Dalle nostre parti, Salvini non bacia il Rosario per fare pubblica professione di una credenza, ma per ringraziare direttamente la Madre di Dio. Davanti a dette prese di posizione, potremmo cadere vittime di un abbaglio: l’intensificarsi del voto di matrice religiosa non implica tanto un ritorno della religione, quanto un consolidamento della leadership. Ad esempio, in Francia e Spagna, per ragioni legate alla loro storia particolare, tra i ranghi dell’ultradestra la religione gioca un ruolo assai più residuale.
Per i leader del Rassemblement National o di Vox, il richiamo insistito alla lotta al multiculturalismo o all’aborto o ai diritti Lgbt serve più per compattare l’elettorato sull’impronta decisionista della leadership che per favorire una qualche risacralizzazione della società. Tutto questo è l’avvisaglia di qualcosa che eccede il noto refrain dello “scontro tra civiltà”, cui avevamo fatta l’abitudine a partire dagli attentati dell’11 settembre 2001.
Tanto l’auto-investitura religiosa quanto l’auto-elezione ad agenti moralizzatori suggeriscono piuttosto il ritorno dell’idea di un trasferimento diretto del potere divino al leader politico – un’idea che già nel Trecento Marsilio da Padova considerava datata e che da allora gradualmente perdette di ogni credibilità. I leader non manifestano tanto la volontà di difendere un complesso valoriale – il che, sia detto con la massima chiarezza, è più che legittimo nell’ambito di una politica pluralista.
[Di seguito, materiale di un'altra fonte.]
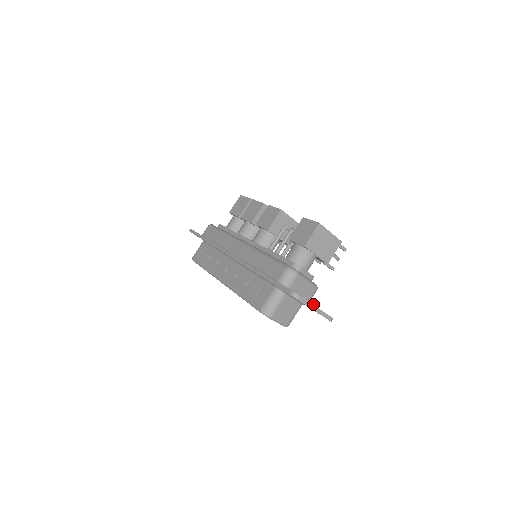
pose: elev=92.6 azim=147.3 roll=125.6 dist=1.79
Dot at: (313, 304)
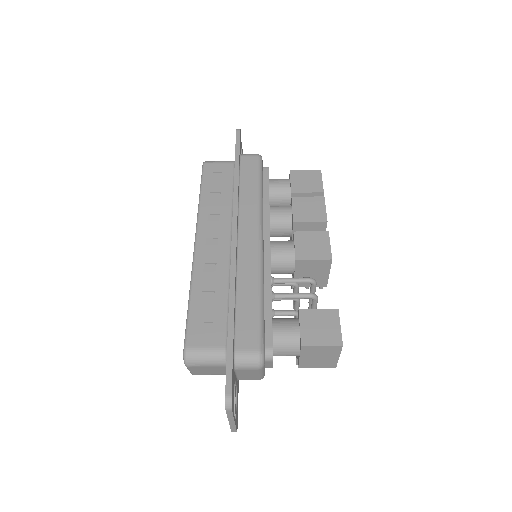
Dot at: (235, 415)
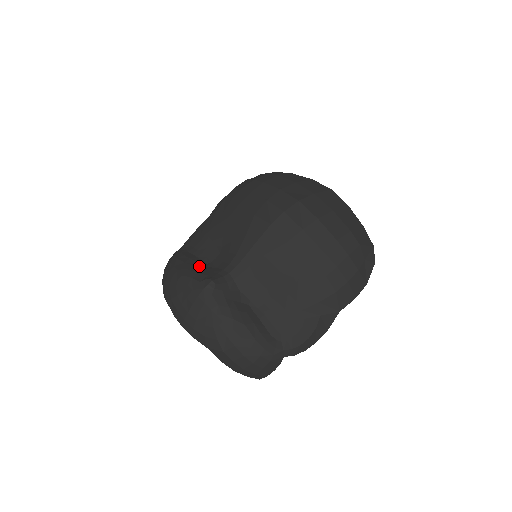
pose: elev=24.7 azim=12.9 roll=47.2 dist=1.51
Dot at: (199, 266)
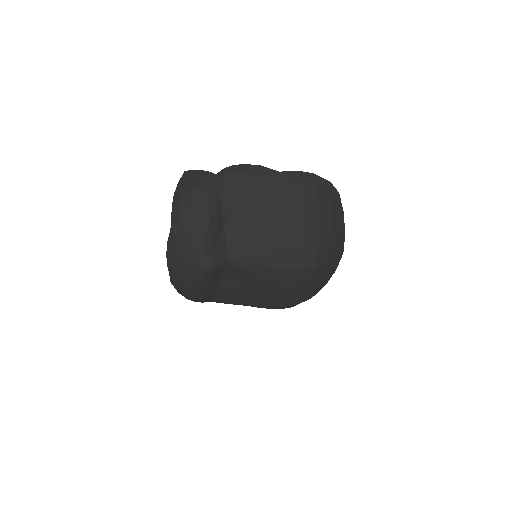
Dot at: (217, 234)
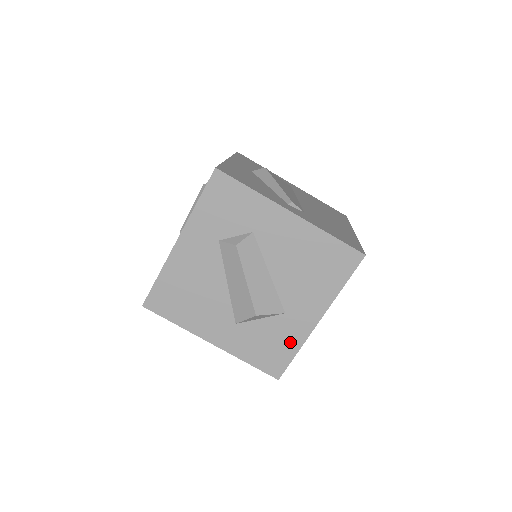
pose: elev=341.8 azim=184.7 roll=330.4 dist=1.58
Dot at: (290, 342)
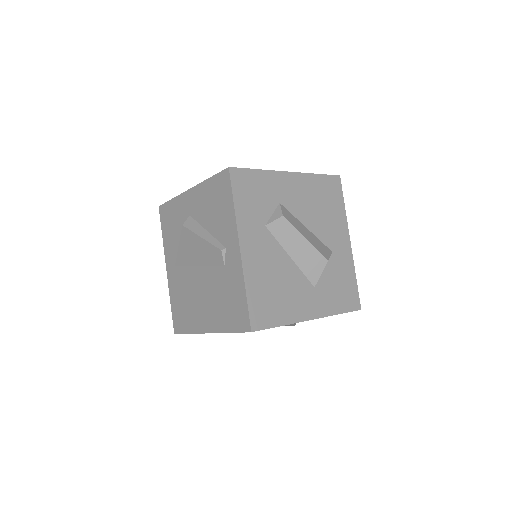
Dot at: (348, 273)
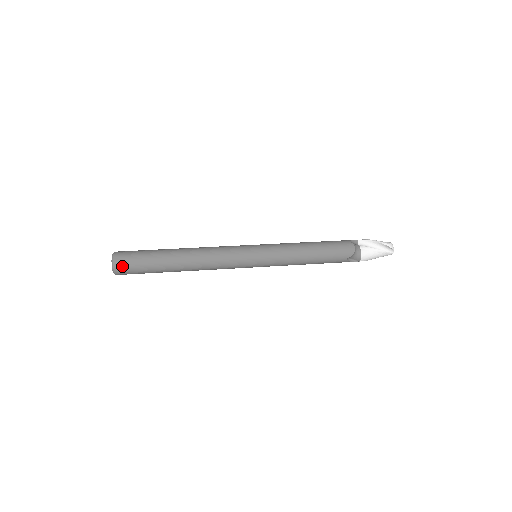
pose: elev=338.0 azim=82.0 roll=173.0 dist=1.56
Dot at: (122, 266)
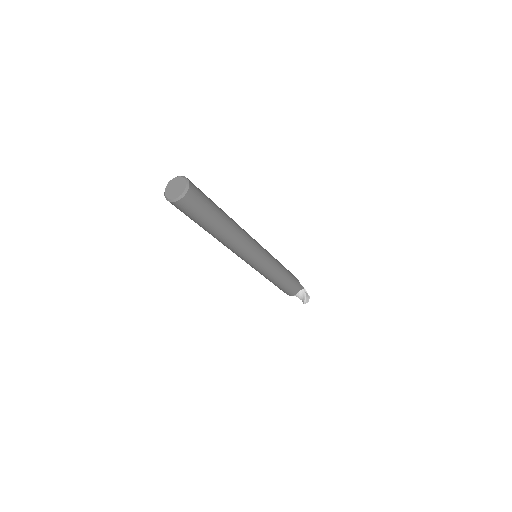
Dot at: occluded
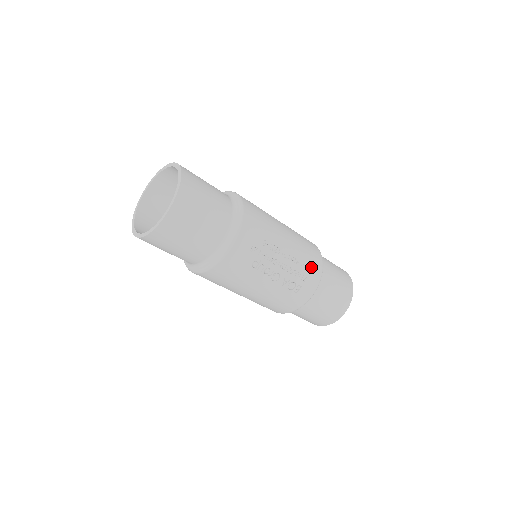
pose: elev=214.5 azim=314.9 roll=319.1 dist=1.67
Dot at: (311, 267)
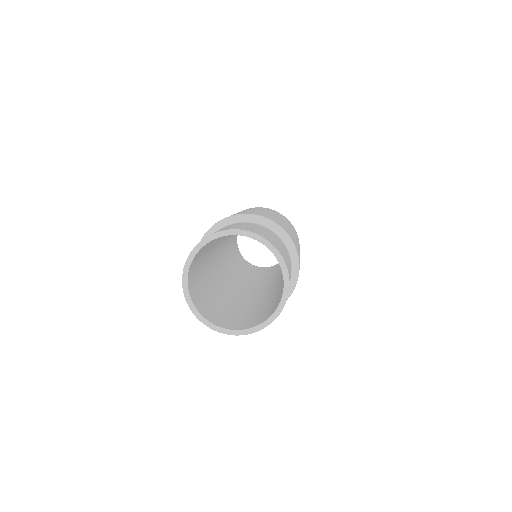
Dot at: occluded
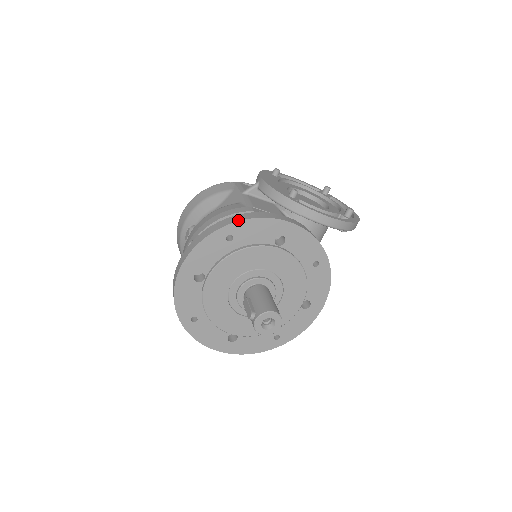
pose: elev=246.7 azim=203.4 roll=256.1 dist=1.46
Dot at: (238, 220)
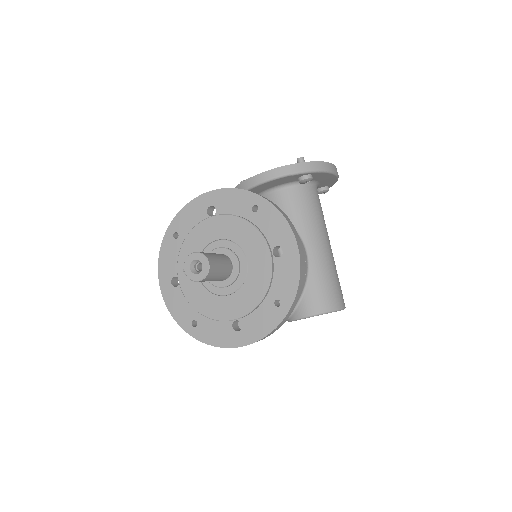
Dot at: (174, 219)
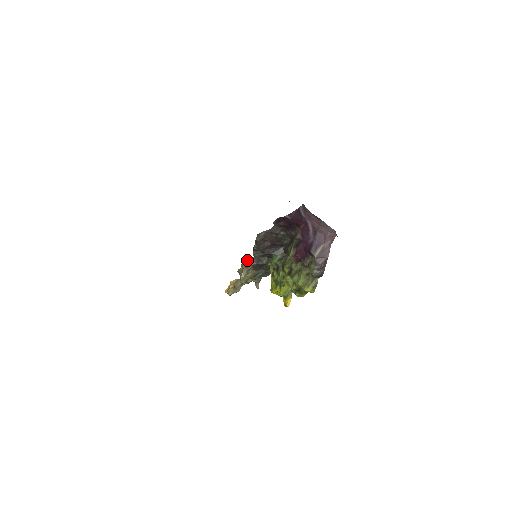
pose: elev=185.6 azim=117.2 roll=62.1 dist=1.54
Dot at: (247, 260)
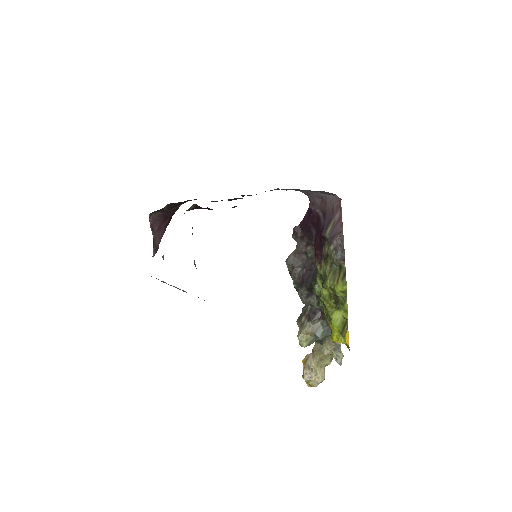
Dot at: (301, 313)
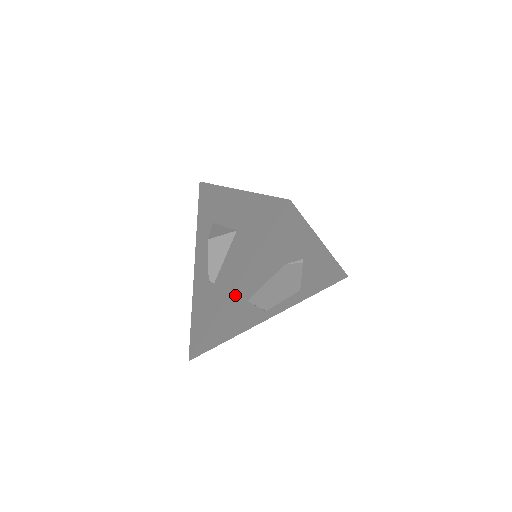
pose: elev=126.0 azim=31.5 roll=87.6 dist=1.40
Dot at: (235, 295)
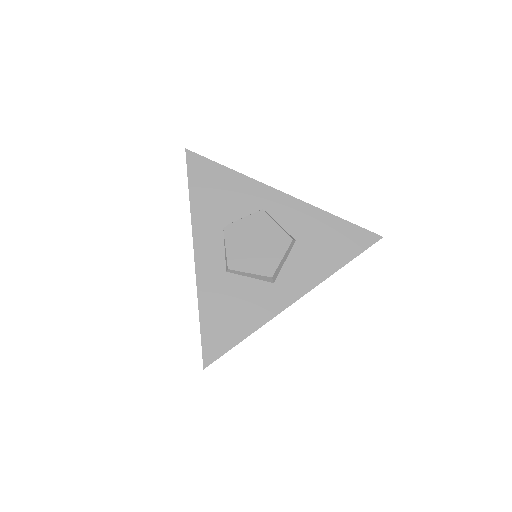
Dot at: occluded
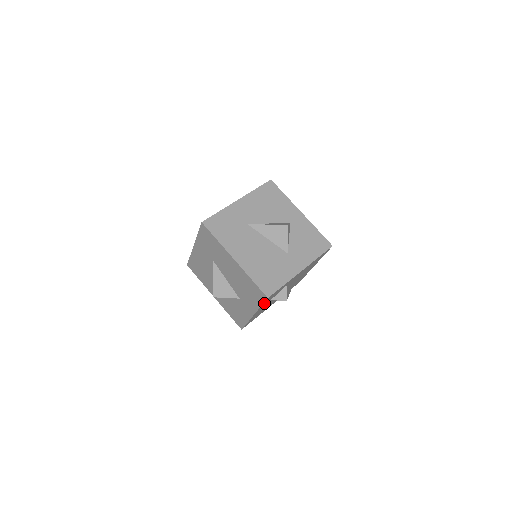
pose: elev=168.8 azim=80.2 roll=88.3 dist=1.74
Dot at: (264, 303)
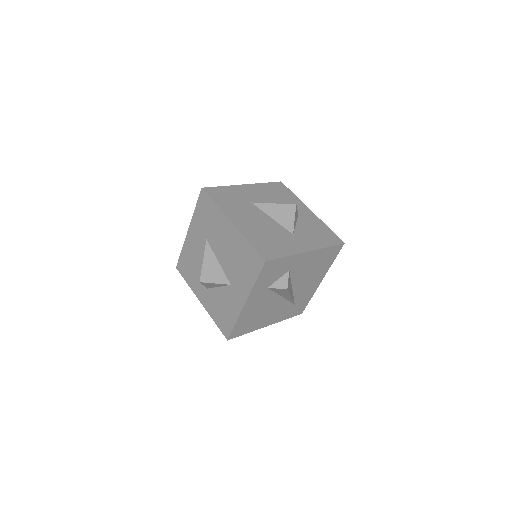
Dot at: (260, 279)
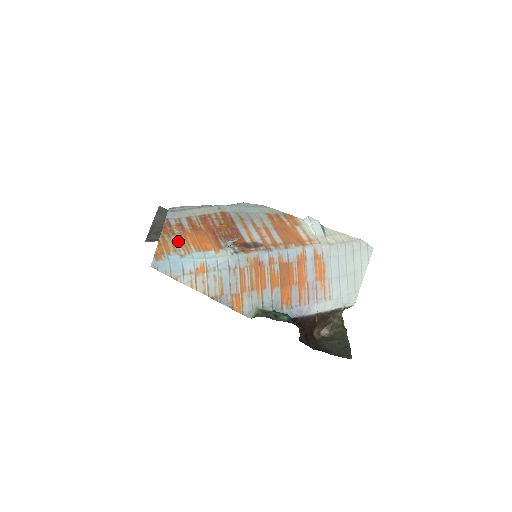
Con spavalda tracotanza, si presentano quali agenti di Dio per suo diretto mandato. In questa chiave, più che di ritorno del divino, a me pare si tratti di una delle tante mendaci spoglie dell’aspirazione dei leader all’incarico forte; l’attrattiva per un potere che sarebbe garantito loro non solo dal basso, tramite acclamazione popolare, ma anche dall’alto, in richiamo a una sempre più perscrutabile volontà divina.
E come e più che al tempo in cui i sovrani ricevevano la corona dalle mani sante del Pontefice, oggi nessun leader crede davvero che dietro al caotico intrico della storia ci sia la linea coerente del progetto divino. L’investitura sacra e la prossimità al miracolo effondono solo un poco d’incenso sulla pulsione sempre più tenace verso un esecutivo forte. Quantomeno, un tempo il contatto diretto col corpo dei Re pare avesse il potere soprannaturale di guarire dalle scrofole. Oggi, all’opposto, scatena una forte dermatite allergica, assieme a profondo imbarazzo.